> [Data for this task]:
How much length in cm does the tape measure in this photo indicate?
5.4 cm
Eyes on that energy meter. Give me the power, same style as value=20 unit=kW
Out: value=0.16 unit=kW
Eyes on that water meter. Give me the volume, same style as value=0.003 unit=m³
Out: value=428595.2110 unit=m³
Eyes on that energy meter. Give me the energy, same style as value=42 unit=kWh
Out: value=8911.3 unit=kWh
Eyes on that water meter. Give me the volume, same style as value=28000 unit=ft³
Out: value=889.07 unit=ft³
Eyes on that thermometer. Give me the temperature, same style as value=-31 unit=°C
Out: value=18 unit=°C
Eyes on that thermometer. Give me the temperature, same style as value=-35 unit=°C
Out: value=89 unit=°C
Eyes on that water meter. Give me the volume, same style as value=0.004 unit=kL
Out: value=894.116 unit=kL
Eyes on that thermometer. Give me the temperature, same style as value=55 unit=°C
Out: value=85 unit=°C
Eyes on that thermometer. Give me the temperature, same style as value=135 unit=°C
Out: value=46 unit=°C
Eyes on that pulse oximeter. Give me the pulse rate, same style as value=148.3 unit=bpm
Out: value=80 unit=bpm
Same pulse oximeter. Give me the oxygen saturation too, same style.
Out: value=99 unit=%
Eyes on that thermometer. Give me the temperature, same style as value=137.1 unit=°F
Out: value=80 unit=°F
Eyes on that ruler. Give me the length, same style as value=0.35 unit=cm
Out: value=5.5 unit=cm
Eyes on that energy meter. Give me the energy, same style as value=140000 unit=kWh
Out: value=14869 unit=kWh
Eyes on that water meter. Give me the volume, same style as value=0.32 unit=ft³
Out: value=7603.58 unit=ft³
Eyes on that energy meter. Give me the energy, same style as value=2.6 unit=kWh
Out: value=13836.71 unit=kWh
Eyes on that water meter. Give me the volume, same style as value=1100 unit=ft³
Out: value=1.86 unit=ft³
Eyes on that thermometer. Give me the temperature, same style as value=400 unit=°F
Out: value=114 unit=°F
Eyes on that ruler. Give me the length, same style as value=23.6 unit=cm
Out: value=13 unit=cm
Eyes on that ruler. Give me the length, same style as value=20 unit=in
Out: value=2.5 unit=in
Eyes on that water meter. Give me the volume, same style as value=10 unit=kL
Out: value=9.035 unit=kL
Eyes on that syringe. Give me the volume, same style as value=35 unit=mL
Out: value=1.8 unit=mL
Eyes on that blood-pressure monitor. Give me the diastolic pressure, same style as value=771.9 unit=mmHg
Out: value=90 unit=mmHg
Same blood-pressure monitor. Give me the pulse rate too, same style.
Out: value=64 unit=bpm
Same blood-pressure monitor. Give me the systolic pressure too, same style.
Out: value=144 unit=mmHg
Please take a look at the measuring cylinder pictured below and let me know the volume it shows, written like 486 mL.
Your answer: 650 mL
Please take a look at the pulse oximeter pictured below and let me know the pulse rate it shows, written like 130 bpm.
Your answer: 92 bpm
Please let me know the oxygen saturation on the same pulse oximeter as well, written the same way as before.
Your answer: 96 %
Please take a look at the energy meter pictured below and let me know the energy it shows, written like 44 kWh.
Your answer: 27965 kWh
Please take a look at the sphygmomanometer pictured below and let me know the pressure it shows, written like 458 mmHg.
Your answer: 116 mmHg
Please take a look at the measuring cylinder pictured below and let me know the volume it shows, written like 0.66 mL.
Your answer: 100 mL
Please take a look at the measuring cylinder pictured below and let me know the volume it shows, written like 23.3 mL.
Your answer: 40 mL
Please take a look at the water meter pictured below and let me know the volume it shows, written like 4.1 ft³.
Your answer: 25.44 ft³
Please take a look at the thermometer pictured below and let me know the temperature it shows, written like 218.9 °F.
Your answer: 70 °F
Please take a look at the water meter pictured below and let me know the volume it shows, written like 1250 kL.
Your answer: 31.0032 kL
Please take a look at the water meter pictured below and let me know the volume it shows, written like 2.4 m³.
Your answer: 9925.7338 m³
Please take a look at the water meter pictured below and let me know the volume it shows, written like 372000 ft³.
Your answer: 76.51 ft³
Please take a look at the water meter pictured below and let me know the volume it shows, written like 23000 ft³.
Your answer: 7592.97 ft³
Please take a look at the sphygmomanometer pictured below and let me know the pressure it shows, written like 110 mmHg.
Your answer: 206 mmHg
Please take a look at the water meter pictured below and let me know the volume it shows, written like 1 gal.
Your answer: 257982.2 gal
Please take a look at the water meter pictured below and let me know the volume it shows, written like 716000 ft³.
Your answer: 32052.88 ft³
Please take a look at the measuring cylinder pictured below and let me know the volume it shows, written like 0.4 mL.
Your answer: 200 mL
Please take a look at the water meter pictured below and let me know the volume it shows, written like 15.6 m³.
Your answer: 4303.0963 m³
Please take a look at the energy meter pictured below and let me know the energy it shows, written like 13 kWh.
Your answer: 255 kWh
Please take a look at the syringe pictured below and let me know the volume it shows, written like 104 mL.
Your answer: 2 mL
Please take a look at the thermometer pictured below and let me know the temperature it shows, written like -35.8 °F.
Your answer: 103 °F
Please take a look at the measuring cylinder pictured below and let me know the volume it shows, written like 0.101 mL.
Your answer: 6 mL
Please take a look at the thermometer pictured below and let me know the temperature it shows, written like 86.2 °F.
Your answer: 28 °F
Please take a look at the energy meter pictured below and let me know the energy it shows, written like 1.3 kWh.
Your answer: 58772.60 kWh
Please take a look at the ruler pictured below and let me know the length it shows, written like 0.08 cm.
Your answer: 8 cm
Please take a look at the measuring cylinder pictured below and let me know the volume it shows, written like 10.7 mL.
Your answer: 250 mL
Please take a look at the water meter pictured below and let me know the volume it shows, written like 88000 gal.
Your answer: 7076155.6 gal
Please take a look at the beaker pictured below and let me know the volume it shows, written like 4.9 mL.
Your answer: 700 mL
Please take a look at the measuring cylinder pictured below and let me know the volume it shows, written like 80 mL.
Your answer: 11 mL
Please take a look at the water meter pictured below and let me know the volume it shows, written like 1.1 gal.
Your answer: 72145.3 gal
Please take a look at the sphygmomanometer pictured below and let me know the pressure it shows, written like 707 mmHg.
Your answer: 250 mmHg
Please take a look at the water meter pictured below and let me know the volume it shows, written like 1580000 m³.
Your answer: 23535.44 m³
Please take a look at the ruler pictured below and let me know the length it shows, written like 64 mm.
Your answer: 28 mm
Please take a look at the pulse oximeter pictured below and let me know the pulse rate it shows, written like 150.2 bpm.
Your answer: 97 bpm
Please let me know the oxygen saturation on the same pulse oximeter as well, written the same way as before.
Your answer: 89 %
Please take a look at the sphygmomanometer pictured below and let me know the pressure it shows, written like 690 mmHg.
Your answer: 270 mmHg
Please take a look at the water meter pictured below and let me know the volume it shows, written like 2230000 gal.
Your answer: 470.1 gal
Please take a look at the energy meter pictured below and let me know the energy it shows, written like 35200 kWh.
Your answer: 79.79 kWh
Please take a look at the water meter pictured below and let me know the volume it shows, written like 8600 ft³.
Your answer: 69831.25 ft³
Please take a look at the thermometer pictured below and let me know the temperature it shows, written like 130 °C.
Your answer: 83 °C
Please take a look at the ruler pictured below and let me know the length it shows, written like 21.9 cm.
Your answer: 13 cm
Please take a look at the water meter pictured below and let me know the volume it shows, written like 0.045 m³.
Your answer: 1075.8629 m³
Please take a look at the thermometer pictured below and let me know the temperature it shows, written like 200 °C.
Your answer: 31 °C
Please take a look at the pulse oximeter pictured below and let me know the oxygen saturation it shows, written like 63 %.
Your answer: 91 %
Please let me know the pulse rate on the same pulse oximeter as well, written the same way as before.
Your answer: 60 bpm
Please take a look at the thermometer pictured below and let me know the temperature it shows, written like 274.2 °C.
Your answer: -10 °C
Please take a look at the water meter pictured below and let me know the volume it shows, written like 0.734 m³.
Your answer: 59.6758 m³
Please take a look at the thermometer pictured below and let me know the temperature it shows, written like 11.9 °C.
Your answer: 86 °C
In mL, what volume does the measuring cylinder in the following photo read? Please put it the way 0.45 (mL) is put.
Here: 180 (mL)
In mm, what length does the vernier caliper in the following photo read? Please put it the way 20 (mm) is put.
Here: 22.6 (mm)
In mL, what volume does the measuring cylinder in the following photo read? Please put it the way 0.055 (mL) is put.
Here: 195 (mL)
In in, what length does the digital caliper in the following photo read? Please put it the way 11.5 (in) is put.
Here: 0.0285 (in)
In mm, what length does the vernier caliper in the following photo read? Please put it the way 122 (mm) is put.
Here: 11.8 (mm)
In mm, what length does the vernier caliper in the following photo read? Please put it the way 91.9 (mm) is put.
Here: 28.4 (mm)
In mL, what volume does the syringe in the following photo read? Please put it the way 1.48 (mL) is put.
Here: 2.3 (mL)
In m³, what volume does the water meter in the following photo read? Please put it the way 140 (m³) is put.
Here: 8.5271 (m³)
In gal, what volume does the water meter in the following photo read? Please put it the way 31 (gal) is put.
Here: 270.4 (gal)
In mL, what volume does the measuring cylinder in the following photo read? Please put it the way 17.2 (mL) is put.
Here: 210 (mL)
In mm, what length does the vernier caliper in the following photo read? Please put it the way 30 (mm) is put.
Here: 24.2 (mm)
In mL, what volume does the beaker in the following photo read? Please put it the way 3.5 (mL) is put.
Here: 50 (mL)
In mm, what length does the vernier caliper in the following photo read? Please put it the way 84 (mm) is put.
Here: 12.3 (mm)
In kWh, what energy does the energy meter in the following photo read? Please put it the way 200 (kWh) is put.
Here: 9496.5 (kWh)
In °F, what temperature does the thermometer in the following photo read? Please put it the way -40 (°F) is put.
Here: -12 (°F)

> [What is required]:
Reproduce word for word the stretch of the data from the line containing "like 130 bpm." through the line containing "Your answer: 7592.97 ft³", with both of those lines included.

> [Result of the task]:
Please take a look at the pulse oximeter pictured below and let me know the pulse rate it shows, written like 130 bpm.
Your answer: 92 bpm
Please let me know the oxygen saturation on the same pulse oximeter as well, written the same way as before.
Your answer: 96 %
Please take a look at the energy meter pictured below and let me know the energy it shows, written like 44 kWh.
Your answer: 27965 kWh
Please take a look at the sphygmomanometer pictured below and let me know the pressure it shows, written like 458 mmHg.
Your answer: 116 mmHg
Please take a look at the measuring cylinder pictured below and let me know the volume it shows, written like 0.66 mL.
Your answer: 100 mL
Please take a look at the measuring cylinder pictured below and let me know the volume it shows, written like 23.3 mL.
Your answer: 40 mL
Please take a look at the water meter pictured below and let me know the volume it shows, written like 4.1 ft³.
Your answer: 25.44 ft³
Please take a look at the thermometer pictured below and let me know the temperature it shows, written like 218.9 °F.
Your answer: 70 °F
Please take a look at the water meter pictured below and let me know the volume it shows, written like 1250 kL.
Your answer: 31.0032 kL
Please take a look at the water meter pictured below and let me know the volume it shows, written like 2.4 m³.
Your answer: 9925.7338 m³
Please take a look at the water meter pictured below and let me know the volume it shows, written like 372000 ft³.
Your answer: 76.51 ft³
Please take a look at the water meter pictured below and let me know the volume it shows, written like 23000 ft³.
Your answer: 7592.97 ft³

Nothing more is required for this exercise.